More teachers evaluated under the district’s new rating system scored in the top two categories as “proficient” or “excellent” in the classroom, with elementary school teachers scoring higher than their counterparts in high schools.

The scores from evaluations conducted last year are from the second cycle of the REACH (Recognizing Educators Advancing Chicago) Students system, which takes student test scores into account as well as classroom observations.

Non-tenured teachers, who had already been rated once using REACH, scored better than the small subset of tenured teachers who were being evaluated for the first time.2013-14 non tenured v tenured

In the first cycle, only non-tenured teachers were rated with REACH; in last year’s second cycle, about 10 percent of tenured teachers were included.

This school year, in the third cycle, all tenured teachers will be evaluated and student performance on tests will account for 30 percent of ratings. (In the first two years, tests accounted for 25 percent of ratings.)

According to CPS data from the second cycle:

65 percent of the 7,031 evaluated teachers were rated proficient or excellent. In comparison, just 58 percent received these high ratings a year earlier.

About 59 percent of tenured teachers were rated excellent or proficient, compared to 68 percent of non-tenured teachers.

More than 8 percent of tenured high school teachers were rated unsatisfactory – the lowest category – compared to about 5 percent of elementary school teachers.

District officials said the improved performance of non-tenured teachers could be because they have had “additional experience with the evaluation […] Also, previous evaluations enabled principals and assistant principals to improve feedback and develop targeted support for teachers.”

Jennie Jiang, a research analyst at the University of Chicago Consortium on School Research who has studied the new system, cautioned against comparing the ratings of non-tenured versus tenured teachers, because the pool of tenured teachers who were evaluated using REACH included only those who’d been rated poorly under the previous system or who hadn’t received any rating a year earlier.

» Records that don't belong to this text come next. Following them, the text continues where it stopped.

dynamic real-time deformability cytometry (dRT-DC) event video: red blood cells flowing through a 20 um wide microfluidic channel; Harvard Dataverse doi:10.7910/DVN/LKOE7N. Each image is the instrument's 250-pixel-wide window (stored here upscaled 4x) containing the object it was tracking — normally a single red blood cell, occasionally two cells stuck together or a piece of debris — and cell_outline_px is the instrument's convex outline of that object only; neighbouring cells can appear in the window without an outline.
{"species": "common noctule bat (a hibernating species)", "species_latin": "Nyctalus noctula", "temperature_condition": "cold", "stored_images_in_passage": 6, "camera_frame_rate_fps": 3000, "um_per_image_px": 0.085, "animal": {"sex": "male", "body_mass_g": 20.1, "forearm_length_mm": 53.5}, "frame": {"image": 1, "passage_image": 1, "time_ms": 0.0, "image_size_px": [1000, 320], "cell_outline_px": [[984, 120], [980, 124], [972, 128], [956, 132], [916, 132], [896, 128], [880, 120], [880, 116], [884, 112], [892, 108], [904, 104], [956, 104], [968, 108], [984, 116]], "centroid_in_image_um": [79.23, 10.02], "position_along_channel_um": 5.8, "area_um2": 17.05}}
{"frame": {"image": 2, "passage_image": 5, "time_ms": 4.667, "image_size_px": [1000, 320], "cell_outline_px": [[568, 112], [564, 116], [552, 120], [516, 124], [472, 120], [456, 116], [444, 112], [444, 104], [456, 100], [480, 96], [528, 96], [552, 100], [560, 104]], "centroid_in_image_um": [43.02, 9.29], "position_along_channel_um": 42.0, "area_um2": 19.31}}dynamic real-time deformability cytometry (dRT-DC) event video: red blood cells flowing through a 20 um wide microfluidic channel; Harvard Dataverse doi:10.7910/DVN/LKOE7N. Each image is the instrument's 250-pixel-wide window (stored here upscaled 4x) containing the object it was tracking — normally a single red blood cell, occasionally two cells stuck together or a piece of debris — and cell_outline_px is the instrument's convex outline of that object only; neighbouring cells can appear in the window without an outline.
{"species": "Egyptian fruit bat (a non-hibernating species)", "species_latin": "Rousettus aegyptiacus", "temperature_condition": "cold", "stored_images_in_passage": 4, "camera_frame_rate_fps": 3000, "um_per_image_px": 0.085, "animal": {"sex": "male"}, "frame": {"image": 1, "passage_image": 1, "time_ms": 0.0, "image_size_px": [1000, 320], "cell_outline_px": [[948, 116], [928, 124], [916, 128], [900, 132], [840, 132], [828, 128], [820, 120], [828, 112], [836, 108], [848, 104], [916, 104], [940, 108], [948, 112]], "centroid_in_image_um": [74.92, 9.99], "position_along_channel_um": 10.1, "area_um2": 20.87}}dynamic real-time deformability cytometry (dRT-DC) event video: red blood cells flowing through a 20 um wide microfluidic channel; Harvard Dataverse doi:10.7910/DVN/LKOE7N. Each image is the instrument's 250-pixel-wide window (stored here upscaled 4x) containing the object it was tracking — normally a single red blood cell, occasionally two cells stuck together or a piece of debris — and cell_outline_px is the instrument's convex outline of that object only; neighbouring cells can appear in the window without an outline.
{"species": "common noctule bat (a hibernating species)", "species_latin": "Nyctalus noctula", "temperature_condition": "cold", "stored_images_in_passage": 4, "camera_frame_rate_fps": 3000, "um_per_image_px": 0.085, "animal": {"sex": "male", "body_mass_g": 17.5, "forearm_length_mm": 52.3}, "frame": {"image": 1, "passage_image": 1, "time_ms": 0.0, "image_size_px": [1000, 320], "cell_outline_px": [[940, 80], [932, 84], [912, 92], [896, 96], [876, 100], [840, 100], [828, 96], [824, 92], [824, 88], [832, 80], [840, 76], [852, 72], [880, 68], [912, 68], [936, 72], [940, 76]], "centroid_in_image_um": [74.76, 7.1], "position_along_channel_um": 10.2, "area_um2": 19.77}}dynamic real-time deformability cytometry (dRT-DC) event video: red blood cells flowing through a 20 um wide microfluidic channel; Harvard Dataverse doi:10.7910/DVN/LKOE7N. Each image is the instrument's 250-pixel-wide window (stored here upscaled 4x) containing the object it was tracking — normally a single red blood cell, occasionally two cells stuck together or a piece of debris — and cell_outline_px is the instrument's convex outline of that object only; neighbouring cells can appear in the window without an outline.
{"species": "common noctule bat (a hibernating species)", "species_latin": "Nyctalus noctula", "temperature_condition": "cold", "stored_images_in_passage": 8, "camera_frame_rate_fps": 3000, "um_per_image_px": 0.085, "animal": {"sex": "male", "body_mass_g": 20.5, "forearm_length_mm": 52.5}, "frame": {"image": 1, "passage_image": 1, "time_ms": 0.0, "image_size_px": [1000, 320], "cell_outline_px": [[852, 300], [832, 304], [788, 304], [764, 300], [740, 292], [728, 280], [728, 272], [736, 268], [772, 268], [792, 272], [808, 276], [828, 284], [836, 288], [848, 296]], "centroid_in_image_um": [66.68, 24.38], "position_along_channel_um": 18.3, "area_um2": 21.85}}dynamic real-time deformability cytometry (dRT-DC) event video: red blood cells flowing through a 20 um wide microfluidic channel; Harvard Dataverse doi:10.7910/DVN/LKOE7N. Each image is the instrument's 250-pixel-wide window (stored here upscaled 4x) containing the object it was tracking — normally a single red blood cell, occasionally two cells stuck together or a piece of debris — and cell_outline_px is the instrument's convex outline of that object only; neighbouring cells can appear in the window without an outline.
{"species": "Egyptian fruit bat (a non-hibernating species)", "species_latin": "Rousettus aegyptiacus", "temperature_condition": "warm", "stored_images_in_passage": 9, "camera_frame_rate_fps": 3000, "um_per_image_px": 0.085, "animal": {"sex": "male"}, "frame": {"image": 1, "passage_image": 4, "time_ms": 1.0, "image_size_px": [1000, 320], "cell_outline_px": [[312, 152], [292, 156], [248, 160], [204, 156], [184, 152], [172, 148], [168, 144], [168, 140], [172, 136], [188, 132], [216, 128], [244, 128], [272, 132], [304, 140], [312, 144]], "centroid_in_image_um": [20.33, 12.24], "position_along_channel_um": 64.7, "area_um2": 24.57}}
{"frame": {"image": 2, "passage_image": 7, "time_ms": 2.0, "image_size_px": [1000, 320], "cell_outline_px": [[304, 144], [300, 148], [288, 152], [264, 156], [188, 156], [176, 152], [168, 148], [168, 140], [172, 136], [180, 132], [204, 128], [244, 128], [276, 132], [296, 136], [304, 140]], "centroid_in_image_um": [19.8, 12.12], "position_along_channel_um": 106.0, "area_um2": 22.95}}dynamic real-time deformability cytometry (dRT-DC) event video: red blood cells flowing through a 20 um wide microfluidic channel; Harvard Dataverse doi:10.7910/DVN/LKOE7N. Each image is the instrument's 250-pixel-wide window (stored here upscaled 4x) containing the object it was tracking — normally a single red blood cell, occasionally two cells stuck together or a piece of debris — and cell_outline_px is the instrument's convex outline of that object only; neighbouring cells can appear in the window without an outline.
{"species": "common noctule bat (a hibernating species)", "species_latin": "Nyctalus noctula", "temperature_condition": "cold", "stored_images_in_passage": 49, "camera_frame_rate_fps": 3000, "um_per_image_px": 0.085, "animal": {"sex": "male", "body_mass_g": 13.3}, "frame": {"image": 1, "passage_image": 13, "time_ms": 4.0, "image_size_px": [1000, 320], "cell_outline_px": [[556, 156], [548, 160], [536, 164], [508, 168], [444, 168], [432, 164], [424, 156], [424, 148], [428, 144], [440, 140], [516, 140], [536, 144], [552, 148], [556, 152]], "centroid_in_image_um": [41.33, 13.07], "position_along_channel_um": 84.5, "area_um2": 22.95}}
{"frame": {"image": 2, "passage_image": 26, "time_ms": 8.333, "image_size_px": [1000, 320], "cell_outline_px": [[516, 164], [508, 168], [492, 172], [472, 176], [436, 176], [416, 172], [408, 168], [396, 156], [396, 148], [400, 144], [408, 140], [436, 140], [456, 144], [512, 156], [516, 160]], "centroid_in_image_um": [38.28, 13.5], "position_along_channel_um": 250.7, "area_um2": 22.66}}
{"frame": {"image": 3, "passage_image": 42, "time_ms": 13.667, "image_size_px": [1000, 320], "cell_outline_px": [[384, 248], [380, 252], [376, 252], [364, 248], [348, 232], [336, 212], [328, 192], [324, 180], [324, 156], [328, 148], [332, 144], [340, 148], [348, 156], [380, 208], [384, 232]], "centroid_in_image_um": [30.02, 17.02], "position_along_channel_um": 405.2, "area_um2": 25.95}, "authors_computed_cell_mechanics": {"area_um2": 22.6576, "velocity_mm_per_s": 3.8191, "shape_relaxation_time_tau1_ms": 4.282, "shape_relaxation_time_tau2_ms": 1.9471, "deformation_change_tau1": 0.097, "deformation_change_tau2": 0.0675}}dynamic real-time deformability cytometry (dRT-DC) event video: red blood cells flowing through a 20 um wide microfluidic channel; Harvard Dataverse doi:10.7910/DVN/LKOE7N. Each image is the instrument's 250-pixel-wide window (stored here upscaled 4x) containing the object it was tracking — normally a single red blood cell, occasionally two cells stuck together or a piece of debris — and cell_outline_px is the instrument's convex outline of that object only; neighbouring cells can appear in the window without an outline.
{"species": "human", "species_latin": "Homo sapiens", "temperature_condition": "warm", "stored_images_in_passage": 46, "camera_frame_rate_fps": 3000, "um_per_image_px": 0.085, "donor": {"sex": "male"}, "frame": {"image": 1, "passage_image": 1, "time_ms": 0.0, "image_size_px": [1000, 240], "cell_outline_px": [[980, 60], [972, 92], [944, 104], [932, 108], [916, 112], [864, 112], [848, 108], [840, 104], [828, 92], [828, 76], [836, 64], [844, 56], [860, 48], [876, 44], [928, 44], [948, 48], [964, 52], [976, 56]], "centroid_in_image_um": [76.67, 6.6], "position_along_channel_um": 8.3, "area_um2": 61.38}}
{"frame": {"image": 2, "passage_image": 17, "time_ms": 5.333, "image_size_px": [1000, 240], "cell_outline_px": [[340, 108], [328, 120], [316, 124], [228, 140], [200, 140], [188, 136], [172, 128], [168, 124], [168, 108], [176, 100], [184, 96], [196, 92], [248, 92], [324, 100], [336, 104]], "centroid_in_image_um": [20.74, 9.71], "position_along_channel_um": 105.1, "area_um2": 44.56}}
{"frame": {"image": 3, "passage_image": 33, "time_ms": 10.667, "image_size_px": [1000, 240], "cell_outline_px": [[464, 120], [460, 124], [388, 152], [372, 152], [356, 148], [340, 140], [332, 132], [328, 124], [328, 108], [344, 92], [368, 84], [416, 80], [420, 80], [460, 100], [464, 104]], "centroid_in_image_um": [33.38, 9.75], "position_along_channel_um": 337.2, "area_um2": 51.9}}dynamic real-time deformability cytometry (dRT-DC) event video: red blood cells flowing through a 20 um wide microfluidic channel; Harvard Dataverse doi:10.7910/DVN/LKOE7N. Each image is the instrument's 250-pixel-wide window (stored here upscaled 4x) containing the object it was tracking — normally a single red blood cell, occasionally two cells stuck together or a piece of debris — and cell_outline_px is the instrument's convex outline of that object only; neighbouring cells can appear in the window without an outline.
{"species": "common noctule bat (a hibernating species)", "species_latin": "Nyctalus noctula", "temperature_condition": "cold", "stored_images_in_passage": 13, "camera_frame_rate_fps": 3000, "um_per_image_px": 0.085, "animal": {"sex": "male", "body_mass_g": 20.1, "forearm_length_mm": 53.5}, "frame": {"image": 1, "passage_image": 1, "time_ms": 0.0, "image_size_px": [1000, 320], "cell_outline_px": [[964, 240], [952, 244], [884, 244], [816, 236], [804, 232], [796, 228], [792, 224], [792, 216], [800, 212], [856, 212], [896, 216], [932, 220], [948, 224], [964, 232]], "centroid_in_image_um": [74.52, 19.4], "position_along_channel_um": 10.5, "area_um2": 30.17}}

“These are the teachers who were already struggling in the previous system or, for whatever reason, they had no rating,” she said. “We’re not really getting a sense of what ratings for tenured teachers would look like.”

Meanwhile, CPS officials said they are still looking into why ratings for elementary and high school teachers were different. Jiang said the issue merits further analysis, but offered some possible explanations. She said the observation rubric – known as the CPS Framework for Teaching – was orginally piloted more in elementary schools than in high schools, meaning that elementary school principals and teachers are more familiar with it.

In addition, in interviews with teachers, Jiang and her colleagues have found that more high school teachers complained that their principals were unfamiliar with their specific subject area – which could have negatively impacted the observations.

“Teachers don’t feel that their principals understand their specialization, which we heard more at high schools than elementary schools,” she said.

Jiang further added that “it’s easier in elementary schools to really observe that a student is engaged. Kids tend to get excited, and there are visual cues of engagement,” Jiang said. “High school students are different. They could be listening, but maybe they’re not showing it as much.”

In a report released last year, Jiang and her colleagues at the Consortium found that most teachers and administrators thought REACH provides helpful feedback. But researchers pointed to several important challenges, including an increased workload for principals and anxiety among teachers about using test scores as part of evaluations.

The consortium plans to release a follow-up to the report in two weeks.

Questions about delay

CPS released ratings to individual teachers on Oct. 30, more than a month after teachers got the data last year. In the weeks prior to receiving the ratings, many teachers had expressed anxiety over not knowing how they performed. Though teachers got immediate feedback from the observations, they did not know how students’ test scores affected their cumulative ratings.

The frustration mounted after principal observations for this year’s evaluations began in late September.

“No one has been clear on when we’re getting them,” one teacher said during a study group on the CPS Framework for Teaching last month organized by the Chicago Teachers Union Quest Center.

(In collaboration with CPS, the Quest Center offers teachers regular study groups on different parts of the Framework, which is the rubric principals use to grade teacher performance.)

In a statement on the Chicago Teachers Union web site, officials called the delay “entirely unprofessional and unacceptable.”

“Educators started to receive new observations in their classrooms without full information from the previous year,” according to the statement. “Educators have a right to accurate, thorough and timely feedback at the end of a given school year so that over the summer, they can either begin or seek out new professional learning opportunities and state the process of adjusting their plans for the following school year based on complete feedback.”

CPS officials said it took longer to release the data this year because of the higher number of teachers being evaluated.

“Adding these teachers increased the amount of time necessary to review and incorporate the data into composite scores,” a district spokesperson said in a statement.